Unemployment insurance
Worker misclassification penalties
Current law requires DWD to assess an administrative penalty against an
employer engaged in construction projects or in the painting or drywall finishing of
buildings or other structures who knowingly and intentionally provides false
information to DWD for the purpose of misclassifying or attempting to misclassify
an individual who is an employee of the employer as a nonemployee under the

unemployment insurance (UI) law. The penalty under current law is $500 for each
employee who is misclassified, not to exceed $7,500 per incident. In addition, current
law provides for criminal fines of up to $25,000 for employers who, after having
previously been assessed such an administrative penalty, commit another violation.
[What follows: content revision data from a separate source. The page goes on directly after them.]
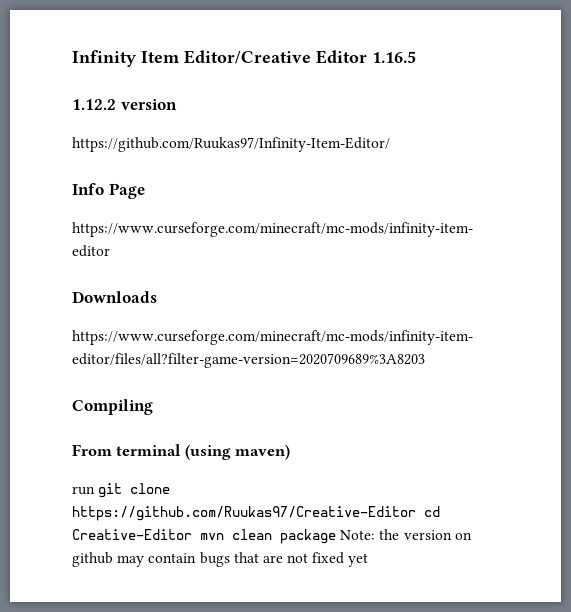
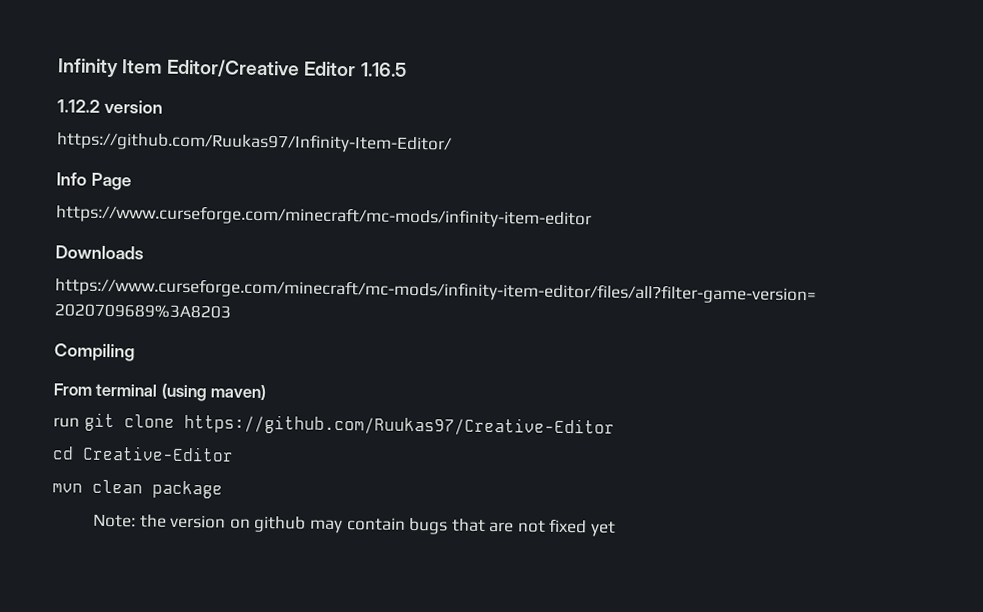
(416, 513) none -> (615, 425) //
(192, 534) none -> (234, 453) //
(336, 536) none -> (223, 489) //

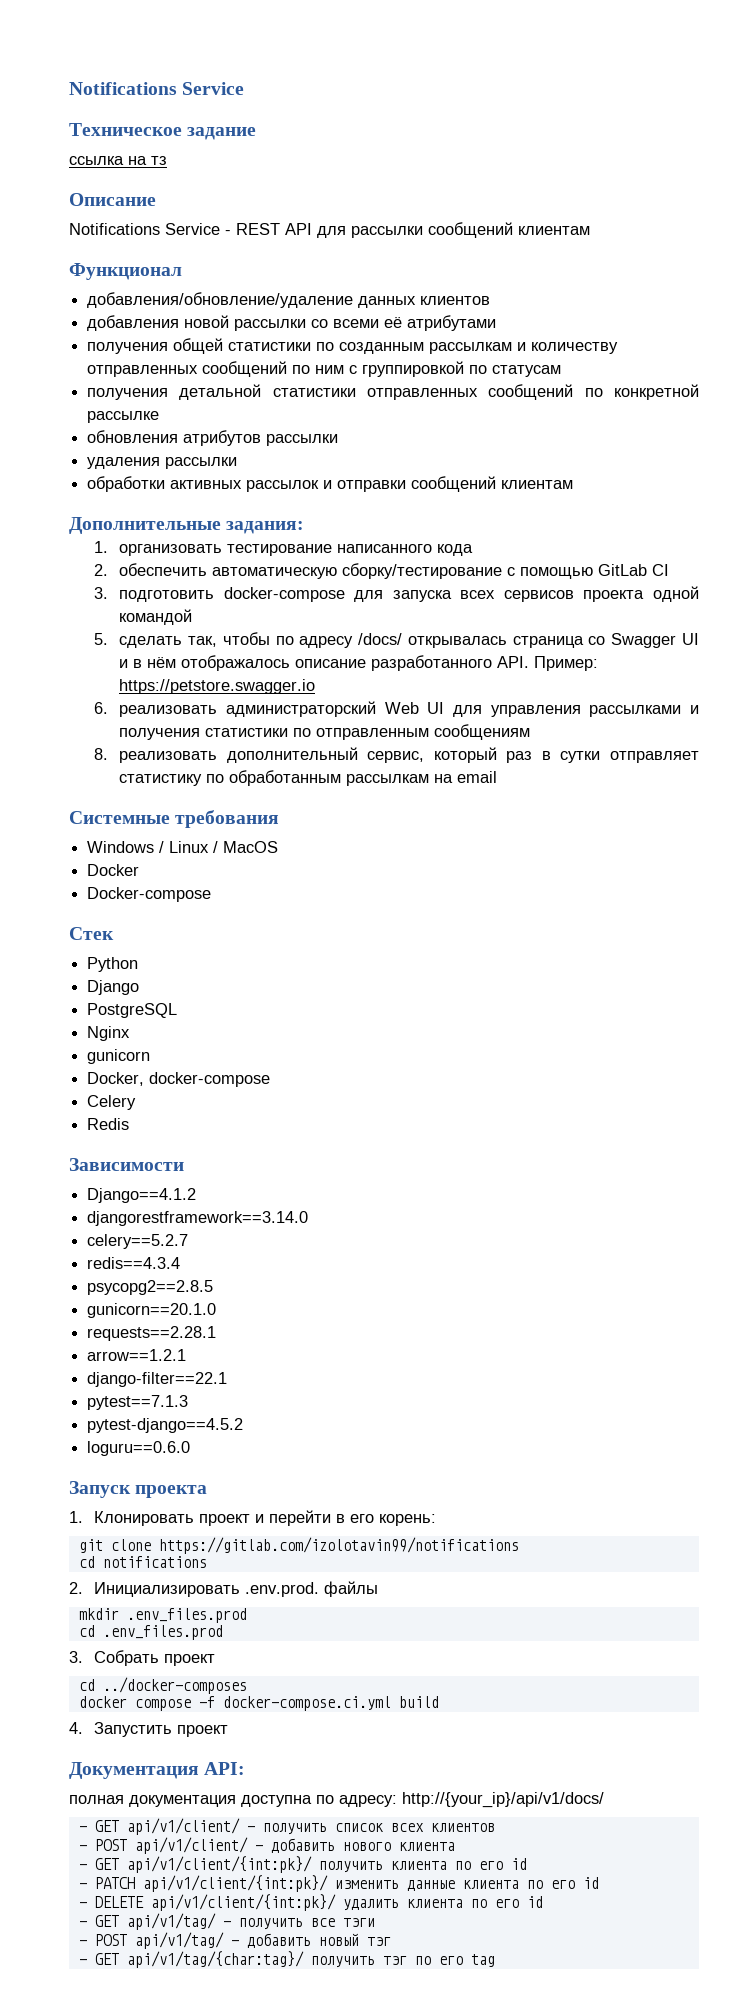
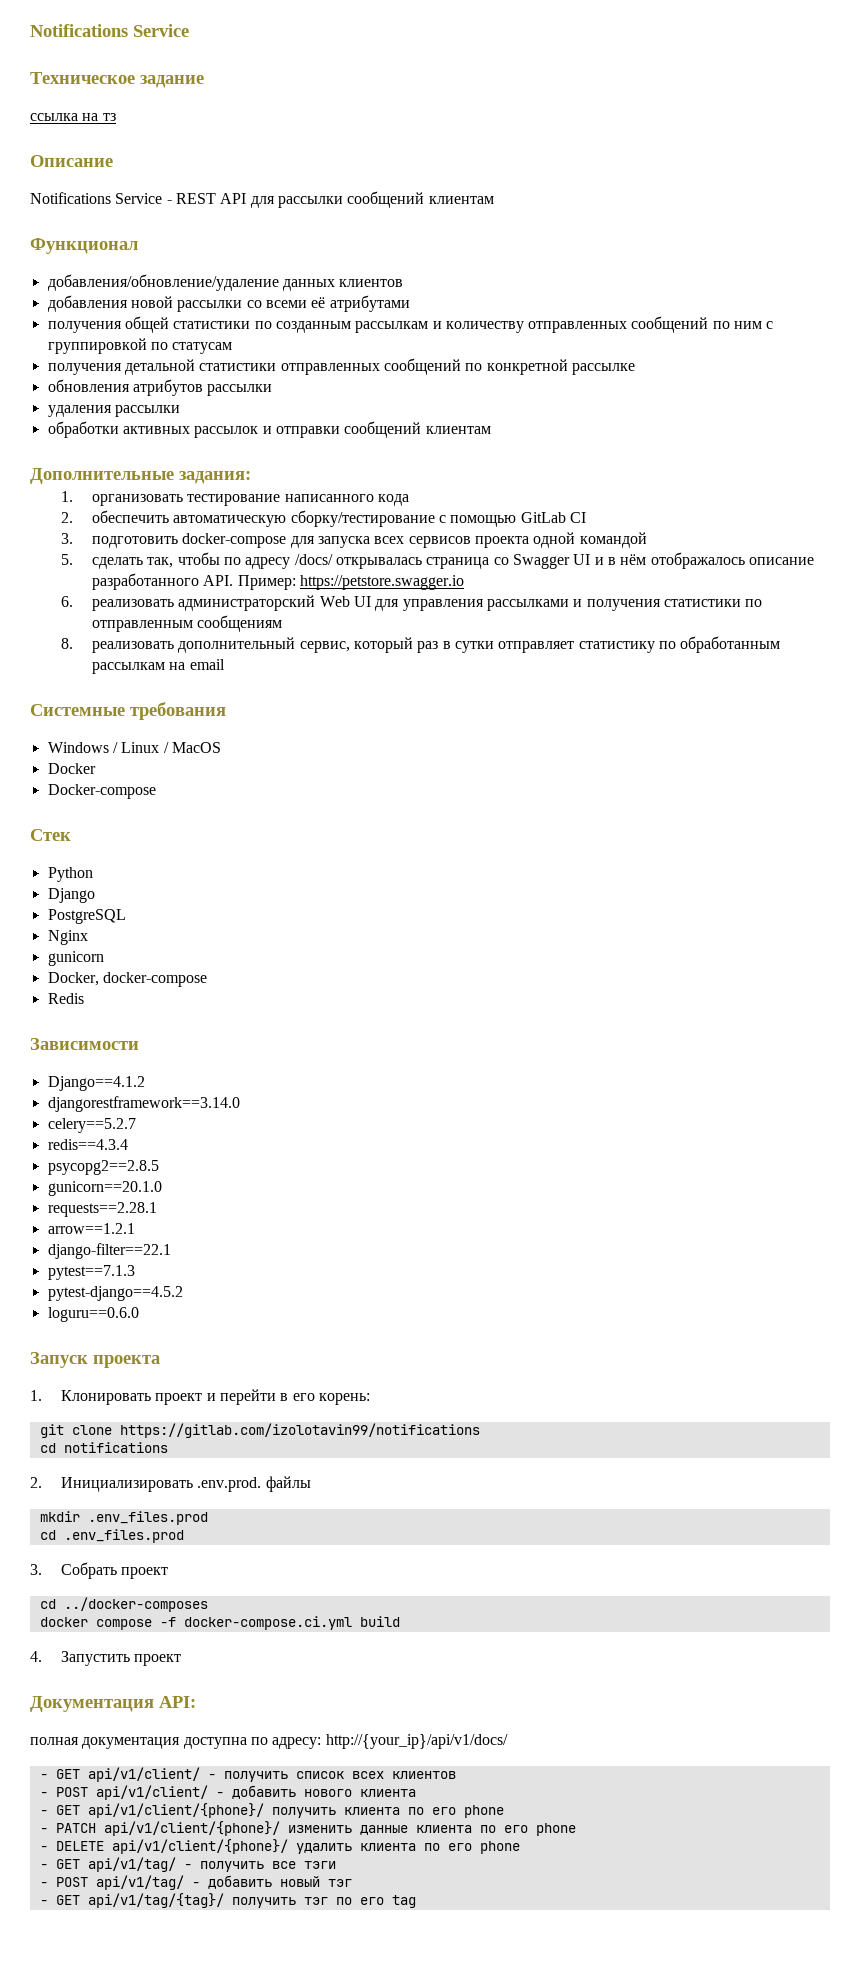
[87,1095,137,1110] // Celery -> (207, 979) none
[126,1856,312,1873] api/v1/client/{int:pk}/ -> [87,1803,264,1818] api/v1/client/{phone}/
[510,1858,527,1870] id -> [463,1805,504,1818] phone
[142,1875,328,1892] api/v1/client/{int:pk}/ -> [103,1821,280,1836] api/v1/client/{phone}/
[582,1877,599,1889] id -> [535,1823,576,1836] phone
[150,1894,336,1911] api/v1/client/{int:pk}/ -> [111,1839,288,1854] api/v1/client/{phone}/
[526,1896,543,1908] id -> [479,1841,520,1854] phone
[126,1951,304,1968] api/v1/tag/{char:tag}/ -> [87,1893,224,1908] api/v1/tag/{tag}/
Current law additionally requires DWD to assess an administrative penalty against
such an employer who, through coercion, requires an employee to adopt the status
of a nonemployee; the penalty amount is $1,000 for each employee so coerced, but not
to exceed $10,000 per calendar year. Penalties are deposited into the unemployment
program integrity fund.
The bill does the following: 1) removes the $7,500 and $10,000 limitations on
the administrative penalties and provides that the penalties double for each act
occurring after the date of the first determination of a violation; 2) removes the
limitations on the types of employers to whom the prohibitions apply, making them
applicable to any type of employer; and 3) specifies that DWD may make referrals
for criminal prosecution for alleged criminal misclassification violations regardless
of whether an employer has been subject to any other penalty or assessment under
the UI law.
Social security disability insurance payments
Under current law, in any week in any month that a claimant is issued a benefit
under the federal Social Security Disability Insurance program (SSDI payment),
that claimant is ineligible for UI benefits. The bill repeals that prohibition and
instead requires DWD to reduce a claimant's benefit payments by the amount of
SSDI payments. The bill requires DWD to allocate a monthly SSDI payment by
allocating to each week the fraction of the payment attributable to that week.
Jobs and job training
Worker advancement initiative
The bill requires DWD to establish and maintain a worker advancement
initiative, through which DWD offers subsidized employment and skills training
with local employers, targeted to individuals in sectors of the workforce that have not
recovered from the loss of employees due to the COVID-19 pandemic. This program
includes targeted subprograms related to the following: 1) health-care workforce
opportunities; 2) training opportunities for jobs that require a commercial driver
license; and 3) reengaging out-of-work, barriered, and underserved individuals
through system transformation, through which DWD must find methods to more
effectively reach and serve population groups that are underserved and disconnected
from the labor force.
Grants to local workforce development boards
The bill creates a grant program administered by DWD to provide grants to
local workforce development boards for youth services and training. Under the
program, DWD must provide grants for tutoring, mentoring, supportive services,
paid and unpaid work experiences, preapprenticeship programs, internships,
on-the-job training, occupational skills training, leadership development
opportunities, counseling, financial literacy education, entrepreneurial skills

training, and education regarding labor market information, employment
information, and postsecondary education and training preparation.
The bill also creates a new continuing GPR appropriation to DWD for the
purpose of providing grants under the local workforce development board youth
services and training grant program.